A few comments about the implementation:

  1. qi::phrase_parse is a Boost.Spirit algorithm that takes a pair of iterators, a parser, and a skip parser, and runs the parsers on the input denoted by the iterators. In the process, it updates the beginning iterator (it in this example) so that it points to the end of the consumed input upon return. The returned res value indicates whether the parsers have succeeded (i.e. the consumed input could be successfully parsed). There are other forms of qi::phrase_parse that allow extracting attributes (which is the parsed data, in terms of Boost.Spirit) but we're not using attributes here because you have a peculiar requirement of the resulting container structure.

  2. The skip parser is used to skip portions of the input between the elements of the main parser. In this case, qi::space means that any whitespace characters will be ignored in the input, so that e.g. "A = 1" and "A=1" can both be parsed similarly. There is qi::parse family of algorithms which do not have a skip parser and therefore require the main parser to handle all input without skips.

  3. The (qi::char_ >> '=' >> qi::int_) part of the main parser matches a single character, followed by the equals sign character, followed by a signed integer. The equals sign is expressed as a literal (i.e. it is equivalent to the qi::lit('=') parser), which means it only matches the input but does not result in a parsed data. Therefore the result of this parser is an attribute that is a sequence of two elements - a character and an integer.

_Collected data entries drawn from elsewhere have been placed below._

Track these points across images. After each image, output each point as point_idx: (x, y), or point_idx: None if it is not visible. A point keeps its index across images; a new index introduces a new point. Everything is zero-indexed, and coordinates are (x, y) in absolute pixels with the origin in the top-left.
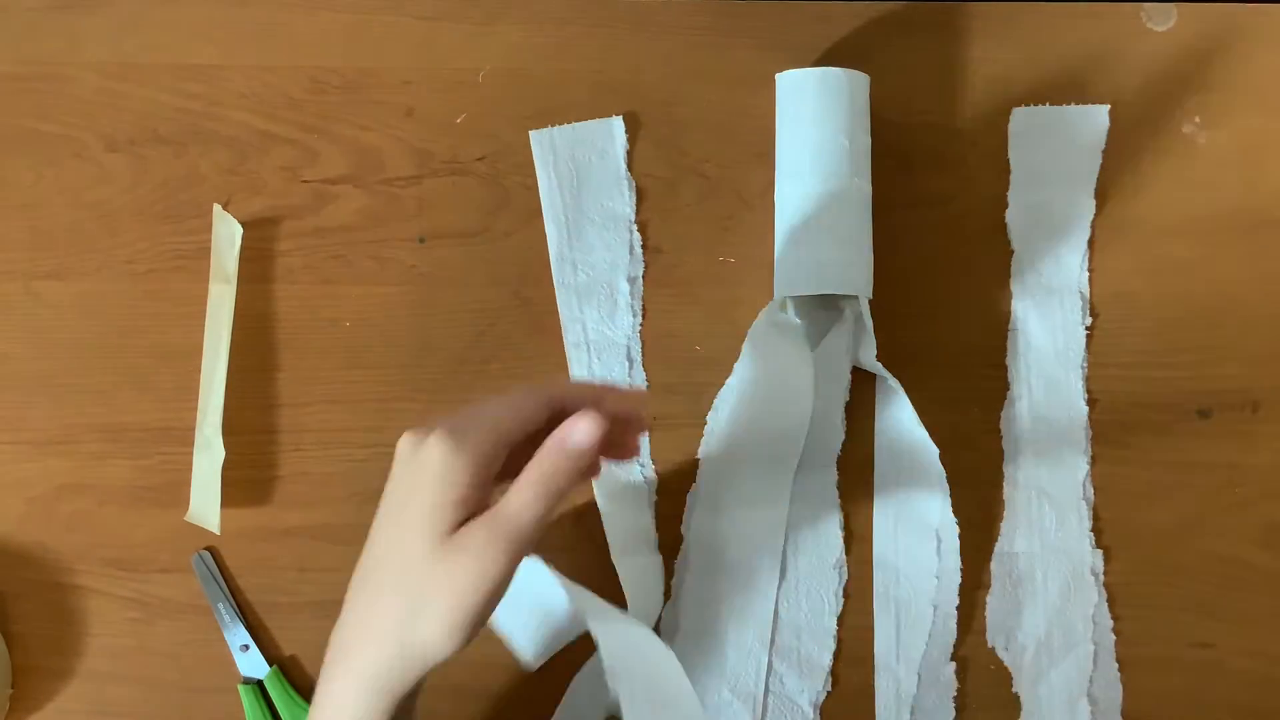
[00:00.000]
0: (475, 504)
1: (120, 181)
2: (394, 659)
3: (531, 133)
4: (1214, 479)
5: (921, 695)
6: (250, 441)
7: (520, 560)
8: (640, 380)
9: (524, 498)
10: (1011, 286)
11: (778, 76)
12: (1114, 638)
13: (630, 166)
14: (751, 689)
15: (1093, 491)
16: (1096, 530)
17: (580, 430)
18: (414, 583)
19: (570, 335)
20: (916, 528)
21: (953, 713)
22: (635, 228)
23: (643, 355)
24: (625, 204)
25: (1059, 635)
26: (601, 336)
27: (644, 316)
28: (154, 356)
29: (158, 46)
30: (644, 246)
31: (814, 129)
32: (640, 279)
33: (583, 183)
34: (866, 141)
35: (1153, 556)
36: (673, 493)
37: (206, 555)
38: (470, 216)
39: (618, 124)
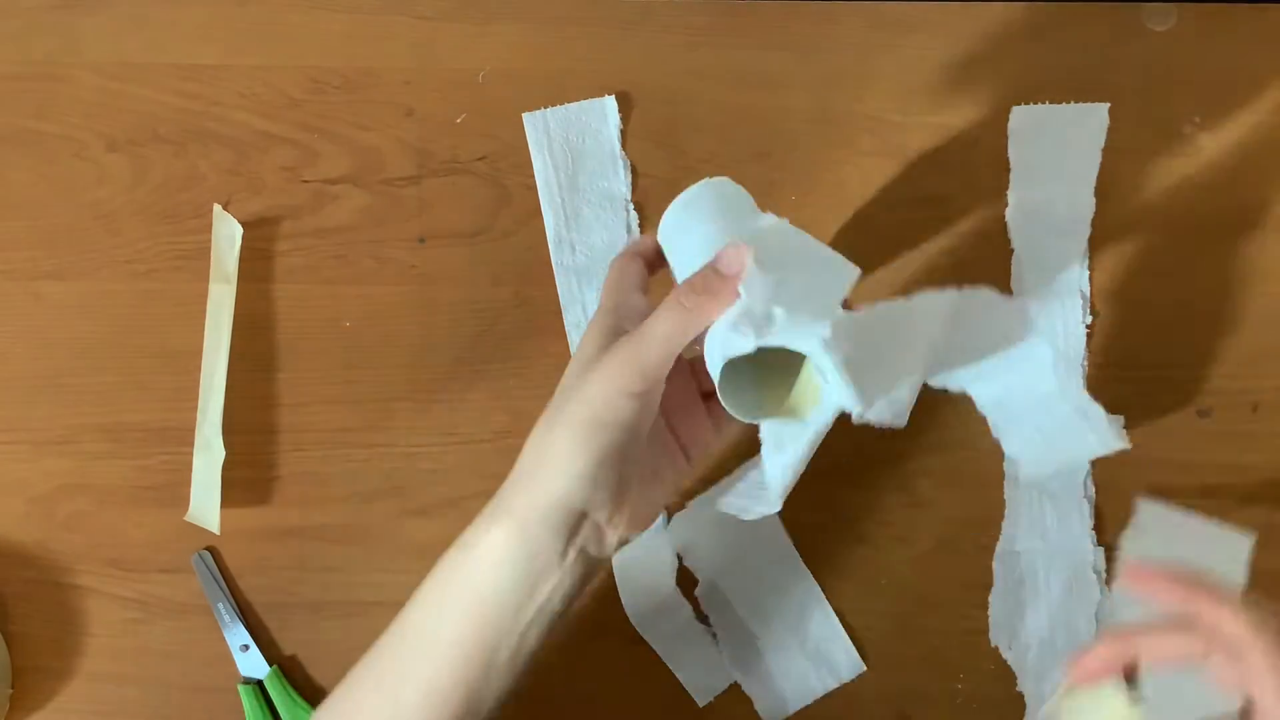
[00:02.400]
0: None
1: (120, 181)
2: (523, 488)
3: (525, 115)
4: (1214, 479)
5: None
6: (250, 441)
7: (650, 378)
8: None
9: (661, 312)
10: (1011, 286)
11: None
12: None
13: (624, 148)
14: None
15: (1094, 489)
16: (1098, 528)
17: (729, 253)
18: (561, 400)
19: (570, 316)
20: None
21: None
22: (632, 207)
23: None
24: (621, 183)
25: (1062, 634)
26: None
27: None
28: (154, 356)
29: (158, 46)
30: (642, 231)
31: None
32: None
33: (578, 164)
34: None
35: None
36: None
37: (206, 555)
38: (470, 216)
39: (610, 103)
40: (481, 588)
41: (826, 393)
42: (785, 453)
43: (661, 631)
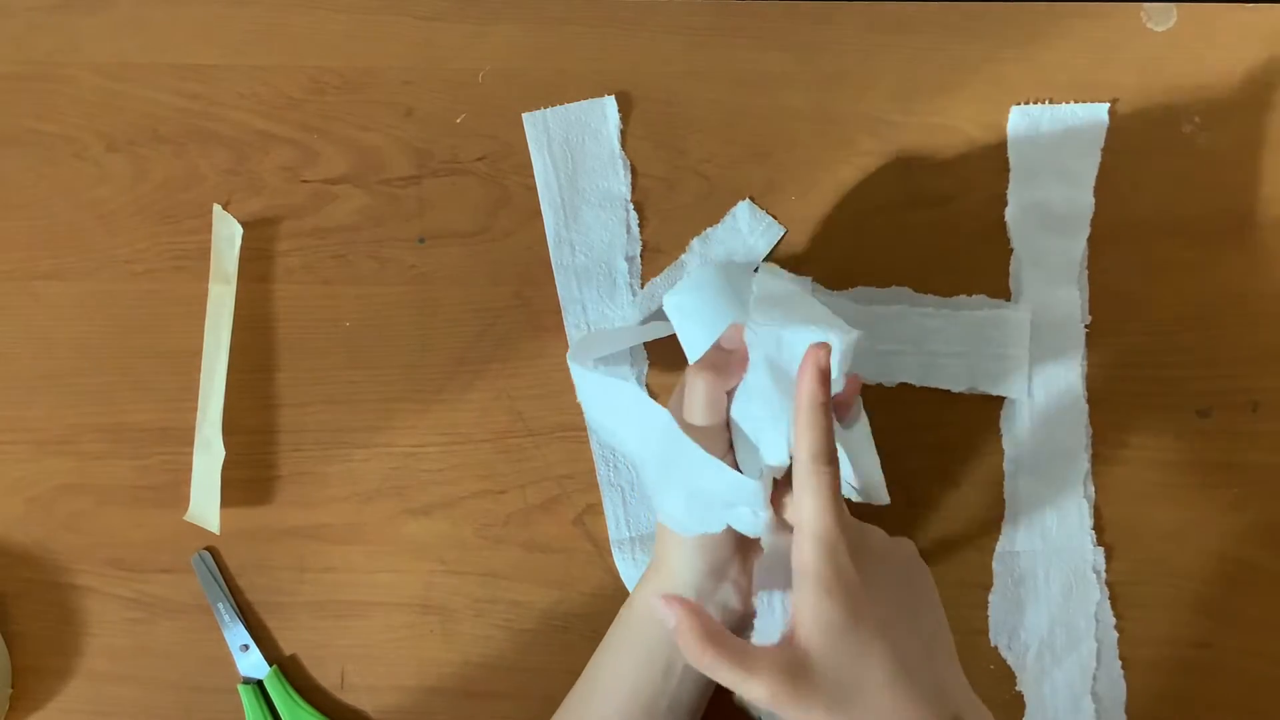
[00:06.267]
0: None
1: (120, 181)
2: (664, 552)
3: (525, 115)
4: (1214, 479)
5: None
6: (250, 441)
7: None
8: (640, 360)
9: (682, 389)
10: (1011, 286)
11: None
12: (1116, 635)
13: (624, 148)
14: None
15: (1094, 489)
16: (1097, 529)
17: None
18: None
19: (570, 317)
20: None
21: None
22: (631, 207)
23: None
24: (620, 183)
25: (1062, 633)
26: (601, 316)
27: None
28: (154, 356)
29: (158, 46)
30: (644, 247)
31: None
32: (638, 258)
33: (577, 164)
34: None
35: (1153, 556)
36: None
37: (206, 555)
38: (470, 216)
39: (610, 103)
40: (636, 641)
41: None
42: None
43: None
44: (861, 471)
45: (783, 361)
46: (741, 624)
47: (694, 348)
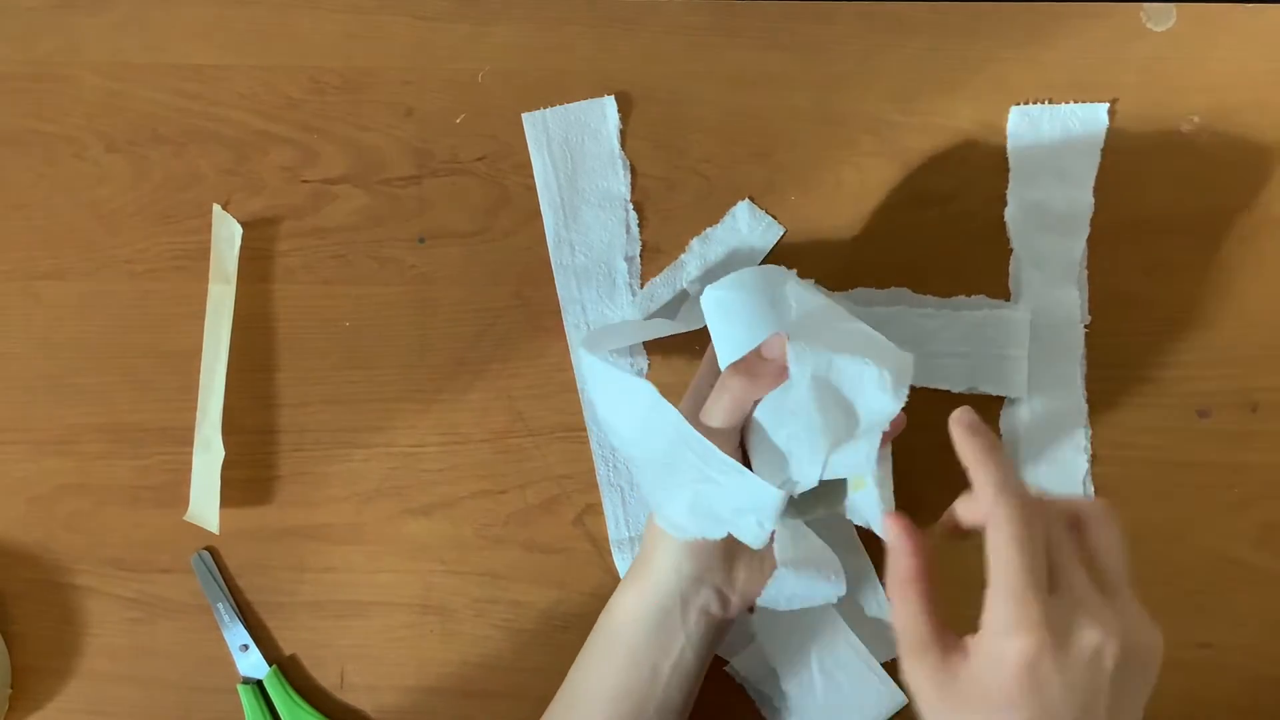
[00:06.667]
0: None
1: (120, 181)
2: (647, 558)
3: (525, 115)
4: (1214, 479)
5: None
6: (250, 441)
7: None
8: (640, 356)
9: (711, 398)
10: (1011, 286)
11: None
12: None
13: (624, 149)
14: None
15: (1093, 490)
16: None
17: (773, 341)
18: None
19: (569, 316)
20: None
21: None
22: (631, 207)
23: None
24: (620, 183)
25: None
26: (601, 316)
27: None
28: (154, 356)
29: (158, 46)
30: (644, 247)
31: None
32: (638, 258)
33: (577, 164)
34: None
35: (1152, 556)
36: None
37: (206, 555)
38: (470, 216)
39: (609, 103)
40: (621, 646)
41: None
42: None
43: None
44: (870, 498)
45: (833, 383)
46: (720, 628)
47: (728, 346)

  4. The % ',' part of the parser is a list parser, which parses any number of pieces of input described by the parser on the left (which is the parser described above), separated by the pieces described by the parser on the right (i.e. with comma characters in our case). As before, the comma character is a literal parser, so it doesn't produce output.

  5. The [inserter] part is a semantic action, which is a function that is called by the parser every time it matches a portion of input string. The parser passes all its parsed output as the first argument to this function. In our case the semantic action is attached to the parser described in bullet #3, which means a sequence of a character and an integer is passed. Boost.Spirit uses a fusion::vector to pass these data. The other two arguments of the semantic action are not used in this example and can be ignored.

  6. The inserter function in this example is a lambda function, but it could be any other kind of function object, including a regular function, a function generated by std::bind, etc. The important part is that it has the specified signature and that the type of its first argument is compatible with the attribute of the parser, to which it is attached as a semantic action. So, if we had a different parser in bullet #3, this argument would have to be changed accordingly.

  7. fusion::at_c< N >() in the inserter obtains the element of the vector at index N. It is very similar to std::get< N >() when applied to std::tuple.